Bir sabah bakıyorsunuz ki seçimi Millet İttifakı kazanmış olsa bugün yeni iktidarın bilmem hangi koltuğunda oturacak ‘kurmaylar’, İmamoğlu ile zoom buluşmasında. “Yine uzaydasın abi” diye şakalaşarak falan…
Bir diğer gün ‘parti ile televizyon kanalı’ arasındaki anlaşmanın iptal edildiği açıklanıyor. Seçim öncesi muhalefet medyasının merkez üssü olan Halk TV’de, CHP’ye tepki yayınları peş peşe…
Bir başka gün Genel Başkan’ın Zafer Partisi ile "üç bakanlıklı, MİT’li" protokol yaptığı iddia ediliyor muhatabı tarafından. İkinci tur öncesindeki bu anlaşmayla ilgili Kılıçdaroğlu’nun yanıtı, "iki kişi arasında namus meselesi" gibi kendisine oy verenlerce kabul edilemez sözler oluyor… Sonra bir yanıt daha, "bugünden bakarak o günü değerlendirmek doğru değil"…
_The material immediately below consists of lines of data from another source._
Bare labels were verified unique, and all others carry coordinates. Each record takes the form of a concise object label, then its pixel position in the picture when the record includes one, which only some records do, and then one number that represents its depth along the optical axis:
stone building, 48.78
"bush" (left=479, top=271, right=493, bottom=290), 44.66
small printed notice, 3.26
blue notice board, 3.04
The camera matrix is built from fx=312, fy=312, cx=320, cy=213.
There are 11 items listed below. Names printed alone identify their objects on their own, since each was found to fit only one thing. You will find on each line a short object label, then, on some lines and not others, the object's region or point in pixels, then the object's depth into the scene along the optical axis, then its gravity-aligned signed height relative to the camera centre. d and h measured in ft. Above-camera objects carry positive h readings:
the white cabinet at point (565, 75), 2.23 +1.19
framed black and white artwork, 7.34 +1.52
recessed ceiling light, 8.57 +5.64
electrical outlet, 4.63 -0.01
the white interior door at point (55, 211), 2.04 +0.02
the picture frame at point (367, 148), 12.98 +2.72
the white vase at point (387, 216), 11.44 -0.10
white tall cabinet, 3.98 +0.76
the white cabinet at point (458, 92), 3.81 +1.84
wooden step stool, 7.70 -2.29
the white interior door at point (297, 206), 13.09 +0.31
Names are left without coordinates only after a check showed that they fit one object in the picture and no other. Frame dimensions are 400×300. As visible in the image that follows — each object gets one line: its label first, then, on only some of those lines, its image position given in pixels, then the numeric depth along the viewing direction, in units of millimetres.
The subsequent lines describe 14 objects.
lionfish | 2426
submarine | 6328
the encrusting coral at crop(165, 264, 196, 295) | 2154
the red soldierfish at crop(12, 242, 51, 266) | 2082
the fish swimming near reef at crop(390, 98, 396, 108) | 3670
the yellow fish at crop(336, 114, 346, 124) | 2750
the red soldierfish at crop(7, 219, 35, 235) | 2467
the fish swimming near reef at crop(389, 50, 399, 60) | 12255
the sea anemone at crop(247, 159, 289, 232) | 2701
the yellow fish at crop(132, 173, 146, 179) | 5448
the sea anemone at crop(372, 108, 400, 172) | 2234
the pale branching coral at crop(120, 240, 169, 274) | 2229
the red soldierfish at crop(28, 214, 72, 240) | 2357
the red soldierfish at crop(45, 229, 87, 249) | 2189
Protokolün imzalandığı gün 24 Mayıs, ilk turdan 10 gün sonra, ikinci turdan 4 gün önce, Kılıçdaroğlu’nun bu açıklamayı yaptığı 24 Temmuz’dan iki ay önce… “O gün”le “bugün” arasında 60 gün var yani. Arada ne değişti acaba? “Kesinlikle kazanacağız” diyerek girilen seçimi kaybeden Genel Başkan dahi değişmedi işte! CHP’nin siyasette neredeyse ‘tek gündem’ olması dışında değişen bir şey yok…
Bunlar da yetmiyor ve öğreniyoruz ki, seçime cumhurbaşkanı adayı olarak giren Kılıçdaroğlu ile cumhurbaşkanı yardımcısı adayı olarak giren İmamoğlu belediye başkanları toplantısında zoom’lu toplantı hakkında, "etik" hakkında ve partiden uzaklaştırılanlar hakkında bir atışmaya da girişmişler.
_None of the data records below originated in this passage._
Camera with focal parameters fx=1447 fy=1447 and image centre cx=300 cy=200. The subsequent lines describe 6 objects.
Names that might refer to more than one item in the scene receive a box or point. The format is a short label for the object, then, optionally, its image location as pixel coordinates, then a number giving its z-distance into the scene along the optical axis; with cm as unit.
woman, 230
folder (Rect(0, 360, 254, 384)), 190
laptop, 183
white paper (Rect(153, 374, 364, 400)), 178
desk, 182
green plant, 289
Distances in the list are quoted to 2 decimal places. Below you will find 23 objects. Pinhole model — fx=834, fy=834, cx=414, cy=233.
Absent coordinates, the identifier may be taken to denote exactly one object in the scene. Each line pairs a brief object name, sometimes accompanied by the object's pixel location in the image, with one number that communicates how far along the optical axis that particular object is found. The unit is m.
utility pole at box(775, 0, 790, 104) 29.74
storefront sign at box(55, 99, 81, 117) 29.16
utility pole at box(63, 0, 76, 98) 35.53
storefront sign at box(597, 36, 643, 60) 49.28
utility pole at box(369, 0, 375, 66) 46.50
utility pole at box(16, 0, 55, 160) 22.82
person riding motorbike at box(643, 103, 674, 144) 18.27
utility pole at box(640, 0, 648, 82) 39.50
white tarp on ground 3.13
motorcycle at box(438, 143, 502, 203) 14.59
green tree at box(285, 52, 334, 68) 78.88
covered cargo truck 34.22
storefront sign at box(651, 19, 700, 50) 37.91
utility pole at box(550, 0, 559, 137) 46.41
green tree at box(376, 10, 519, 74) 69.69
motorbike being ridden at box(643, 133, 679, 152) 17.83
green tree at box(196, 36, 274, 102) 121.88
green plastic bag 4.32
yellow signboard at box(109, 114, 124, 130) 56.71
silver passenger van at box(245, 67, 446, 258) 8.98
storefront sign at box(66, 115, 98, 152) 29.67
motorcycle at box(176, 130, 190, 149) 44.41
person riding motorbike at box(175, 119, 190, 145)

Ve bütün bunlardan sonra Kılıçdaroğlu’nun 8.5 ay sonraki yerel seçim için İstanbul’da adayı yine de Ekrem İmamoğlu imiş!
"Bir şey olmamış gibi" yani…
Seçim bile olmamış ve kaybedilmemiş gibi hatta! Kılıçdaroğlu öyle olmasını istiyor en azından. Gel gör ki olmuyor, olamıyor…
***
CHP’de bütün bunlar olurken, memlekette neler oluyor peki?
CHP Parti Meclisi’nin gece yarısını geçen toplantısı bittikten birkaç saat sonra Akbelen’de Limak-IC ortaklığı ile maden sahasını genişletmek üzere köylüleri ve çevrecileri coplayarak, gazlayarak, gözaltına alarak ağaç kesimi yapılmaya çalışılıyor.
Urfa’da hak ettikleri ücretlerini istedikleri için işten atıldıkları bildirilen DEDAŞ işçileri iş yerlerine alınmıyor.
Son zamlardan sonra mazot alamayan çiftçi ektiğini söküyor.
TMMOB’un mimar, mühendis ve şehir plancılarının asgari ücretini belirleme yetkisi elinden alınıyor.
Amasra’daki maden kazasından canını kurtarabilen işçi mahkemede ‘üretim baskısı altındaydık' diyor.
Kürtçe’nin ‘dil hakkı’ için İstanbul’dan Ankara’ya yapılmak istenen yürüyüşe izin verilmiyor.
İnternete yüzde 70 zam geliyor.
İlaca zam geliyor ama yine de ‘bulunamaz’ olacağı söyleniyor!
Ve bu saydıklarımız sadece bir gün içinde oluyor. Bir tek gün içinde…
Bütün bunların olabilmesinde muhalefetin ana gövdesi CHP’de olup bitenlerin hiç mi etkisi yok acaba?
***
Şu sorulabilir: CHP seçimden önce bu konularda ne yapıyordu ki şimdi şu haliyle ne yapsın?
Doğrudur, CHP sokaktaki derde ve itiraza o zaman da mesafeliydi, işte 'o gün’le ‘bugün’ arasında değişmeyen bir başka şey daha!
Ancak o zaman CHP bir şey diyordu: Seçimi bekleyin, onları sandıkta götüreceğiz. Bugün onu da diyemiyor, demesinin bir anlamı kalmadı yani. Kemal Kılıçdaroğlu bunun sorumluluğunu tek başına üstlenip seçim biter bitmez istifa etmediği için muhalefet cephesindeki bütün önemli aktörlerin yıpranma sürecini de başlatmış oldu. “Yıpranmaya en dayanıklı olan ayakta kalsın” diyor gibi.
Ne pahasına?
Sadece iktidarın verdiği ile yetinen, muhalefetten umudunu hepten kesmiş, verilenin yetmediği yerde bir sonraki ücret zammını bekleyen, elindekine razı gelen bir toplum inşasına hizmet ediliyor olmasına rağmen mi mesela?
Ya da şöyle soralım: ‘Uzaydaki’ yerine gerçek bir muhalefet odağı ortaya çıksa CHP’nin bu kadar gündem olması mümkün olur muydu?